We pick up the chapter with Lord Jeremy Coldsore trying to learn to sing I’ve Got Rhythm in classical Greek, for reasons which were made abundantly clear in Chapter CCCXXIII.

Meanwhile his bride-to-be, Lady Margo Cargo, has taken to her bed.

“I feel woozy,” she confides to her crusty old butler, Crusty. “I have to be careful, you know–my father died of hypochondria.”

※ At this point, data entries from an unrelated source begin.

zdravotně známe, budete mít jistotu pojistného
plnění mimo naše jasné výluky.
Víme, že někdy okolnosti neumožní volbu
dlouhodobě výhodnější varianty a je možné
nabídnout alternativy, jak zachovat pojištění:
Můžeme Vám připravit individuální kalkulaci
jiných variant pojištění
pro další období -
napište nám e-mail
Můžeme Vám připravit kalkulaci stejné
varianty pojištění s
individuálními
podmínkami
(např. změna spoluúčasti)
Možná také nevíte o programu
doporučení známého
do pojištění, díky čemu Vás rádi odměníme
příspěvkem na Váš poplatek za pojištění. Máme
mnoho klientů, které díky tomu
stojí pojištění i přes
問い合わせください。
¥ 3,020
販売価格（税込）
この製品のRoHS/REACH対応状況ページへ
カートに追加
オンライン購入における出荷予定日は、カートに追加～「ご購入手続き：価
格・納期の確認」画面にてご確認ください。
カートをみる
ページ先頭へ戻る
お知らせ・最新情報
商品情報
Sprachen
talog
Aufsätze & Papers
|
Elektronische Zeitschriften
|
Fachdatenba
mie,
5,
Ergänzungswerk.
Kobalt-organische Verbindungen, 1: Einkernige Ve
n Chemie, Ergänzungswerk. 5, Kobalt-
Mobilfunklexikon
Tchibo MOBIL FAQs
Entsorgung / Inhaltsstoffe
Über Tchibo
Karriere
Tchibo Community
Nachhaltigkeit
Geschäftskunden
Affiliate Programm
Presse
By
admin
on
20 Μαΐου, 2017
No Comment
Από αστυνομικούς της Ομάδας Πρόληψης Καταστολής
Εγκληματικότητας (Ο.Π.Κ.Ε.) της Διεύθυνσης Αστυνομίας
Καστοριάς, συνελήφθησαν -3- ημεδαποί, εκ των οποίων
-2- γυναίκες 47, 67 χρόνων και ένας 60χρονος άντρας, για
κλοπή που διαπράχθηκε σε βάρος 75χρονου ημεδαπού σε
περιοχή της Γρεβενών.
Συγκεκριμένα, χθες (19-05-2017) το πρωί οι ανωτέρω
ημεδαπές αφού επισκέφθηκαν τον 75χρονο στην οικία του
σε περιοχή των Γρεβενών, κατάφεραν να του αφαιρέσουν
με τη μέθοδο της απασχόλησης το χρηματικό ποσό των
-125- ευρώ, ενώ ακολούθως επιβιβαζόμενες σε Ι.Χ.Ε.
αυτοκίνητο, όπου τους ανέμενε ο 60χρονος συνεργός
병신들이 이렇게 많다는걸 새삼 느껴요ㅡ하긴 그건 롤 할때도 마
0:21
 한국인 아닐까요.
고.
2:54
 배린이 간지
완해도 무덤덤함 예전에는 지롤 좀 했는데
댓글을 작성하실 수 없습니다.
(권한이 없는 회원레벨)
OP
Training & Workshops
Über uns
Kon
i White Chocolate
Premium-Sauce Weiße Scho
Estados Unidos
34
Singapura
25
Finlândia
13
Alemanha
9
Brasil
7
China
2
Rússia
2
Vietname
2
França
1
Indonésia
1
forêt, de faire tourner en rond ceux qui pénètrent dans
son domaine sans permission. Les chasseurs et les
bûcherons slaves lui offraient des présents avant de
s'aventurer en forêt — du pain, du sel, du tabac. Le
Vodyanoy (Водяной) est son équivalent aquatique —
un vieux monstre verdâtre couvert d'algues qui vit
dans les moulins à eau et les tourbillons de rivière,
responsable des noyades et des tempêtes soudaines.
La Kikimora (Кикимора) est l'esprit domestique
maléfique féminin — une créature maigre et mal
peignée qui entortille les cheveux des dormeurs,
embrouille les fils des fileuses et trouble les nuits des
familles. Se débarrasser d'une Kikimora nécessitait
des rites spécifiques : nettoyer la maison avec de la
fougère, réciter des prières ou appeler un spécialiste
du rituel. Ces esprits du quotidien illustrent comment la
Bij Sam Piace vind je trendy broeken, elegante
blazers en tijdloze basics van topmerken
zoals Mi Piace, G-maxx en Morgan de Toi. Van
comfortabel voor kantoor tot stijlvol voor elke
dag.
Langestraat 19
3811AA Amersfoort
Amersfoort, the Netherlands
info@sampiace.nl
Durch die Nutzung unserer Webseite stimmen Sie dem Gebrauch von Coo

“If you die of hypochondria,” snaps Crusty, “then it wasn’t really hypochondria, was it? Stupid old bat!”

Summoned to her bedside, Dr. Fanabla is able to find no symptoms at all. “It’s hypochondria, all right,” he declares, “and the only sure-fire cure for hypochondria is to get really sick. I recommend you stand around outside in your undies until you catch a proper cold. And you’re in luck–it’s going to rain all night.”

Faithfully following the doctor’s advice, Lady Margo, clad only in her unmentionables, spends the entire night wandering around her property in the rain; and the vicar, chancing to look out the window at just the right moment, sees a pale white figure slowly parading back and forth in the rain. This causes him to suffer a relapse into his conniptions. The only sense anyone can get out of him is “I saw the White Witch! And she was sneezing! Eeeyaaagh!”

Lady Margo takes the sneezes as a hopeful sign and goes back to bed.